As far as Overture's relationship with Claria, she said Overture screens its distribution partners to make sure they gain user permission before downloading software.

She declined to comment on whether Yahoo would consider terminating the Claria agreement.

To be sure, the definitions of spyware and adware are cloudy. Adware programs often are included as part of a software bundle or through drive-by downloads, where an ActiveX control pops up when a user visits a site and asks whether to accept a download, Methvin said.

To read Larry Seltzer's column on attempting to define spyware, click here.

Adware companies such as Claria say they receive user permission to download their software, but critics say the companies often use confusing methods that leave users unaware of what they are downloading.
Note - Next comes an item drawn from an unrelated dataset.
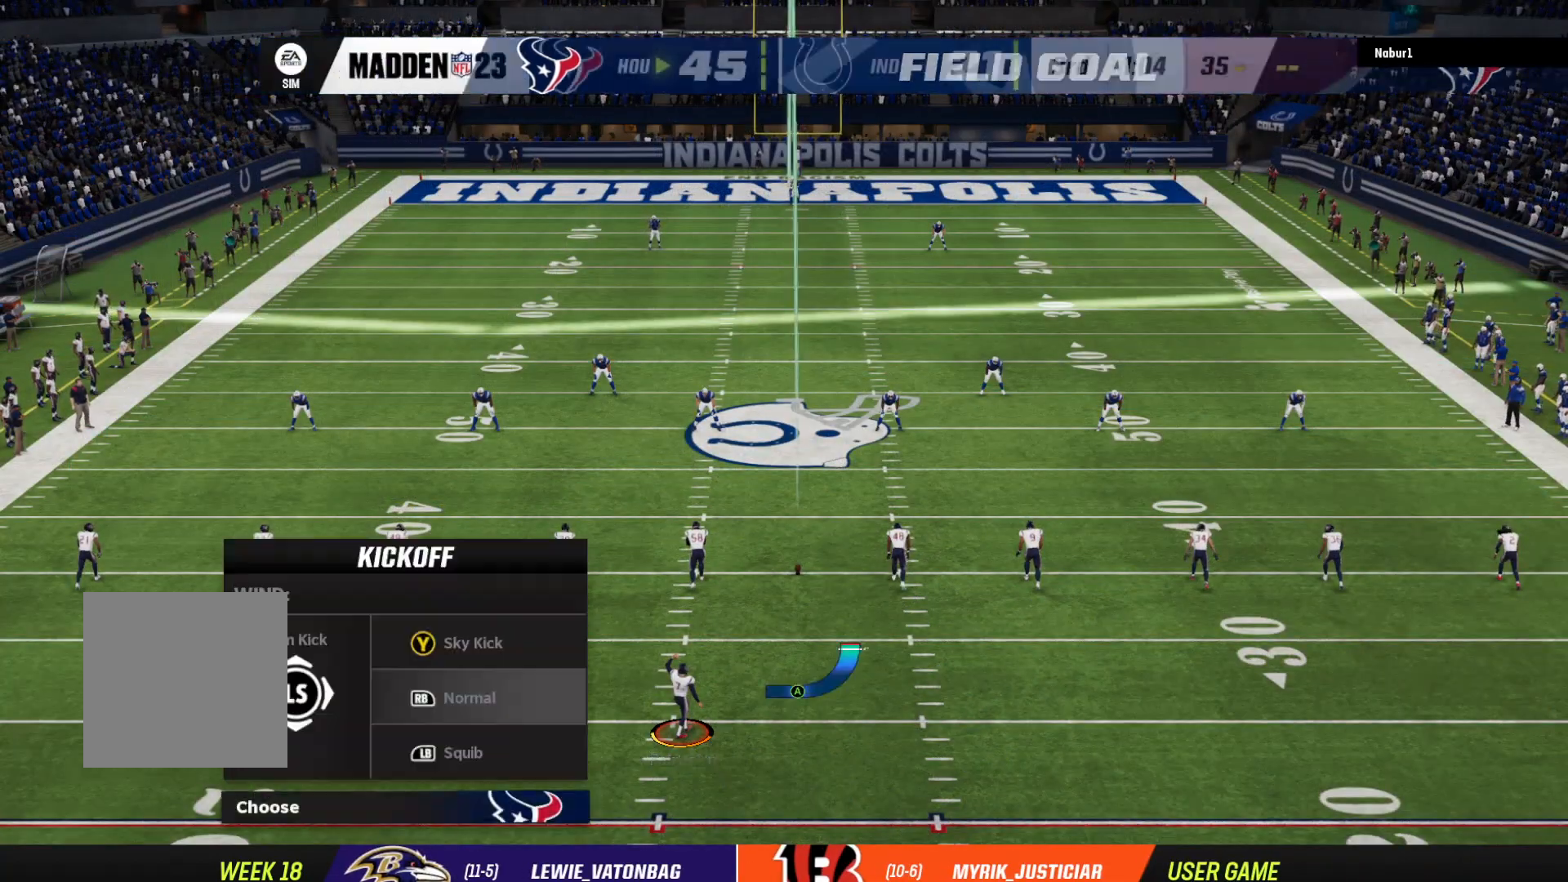
{"buttons": [], "left_stick": "center", "right_stick": "center", "events": [[167, "A", "up"]]}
On its Web site, PestPatrol does categorize software from Claria as adware. But it also listed GAIN, as of Tuesday, as one of the most commonly eliminated spyware pests. PestPatrol officials could not be immediately reached for comment Tuesday.

Methvin and Ben Edelman, a Harvard University student and vocal spyware critic, both said PestPatrol scans for spyware as well as adware by default.

In a test of PestPatrol's free, online scanning tool, eWEEK.com confirmed that it does detect the presence of Claria's GAIN software automatically.

To Edelman, Yahoo's decision not to include adware by default in its Anti-Spy beta is a mistake. Edelman, who has served as an expert witness in lawsuits against Claria, considers software from Claria and New York-based WhenU.com to be spyware because of their distribution methods and practices.

Last month, Edelman raised concerns about WhenU.com's use of a method called cloaking to serve search engines different content than site visitors to gain a higher position for its Web sites. That led to Google Inc. and Yahoo removing WhenU.com sites from search results, according to published reports.

As of Tuesday, Google still was not returning results for WhenU.com, but Yahoo was returning WhenU.com's home page as the top result for the query "WhenU."

Yahoo likely has found itself in a contradictory position of both being a Web publisher whose own ads could be cannibalized from adware, while also benefiting from its distribution of Overture paid listings through Claria, Edelman said.

"They do need to pick a side," Edelman said of Yahoo. "It's not clear if Yahoo is on the side of the user or the advertisers."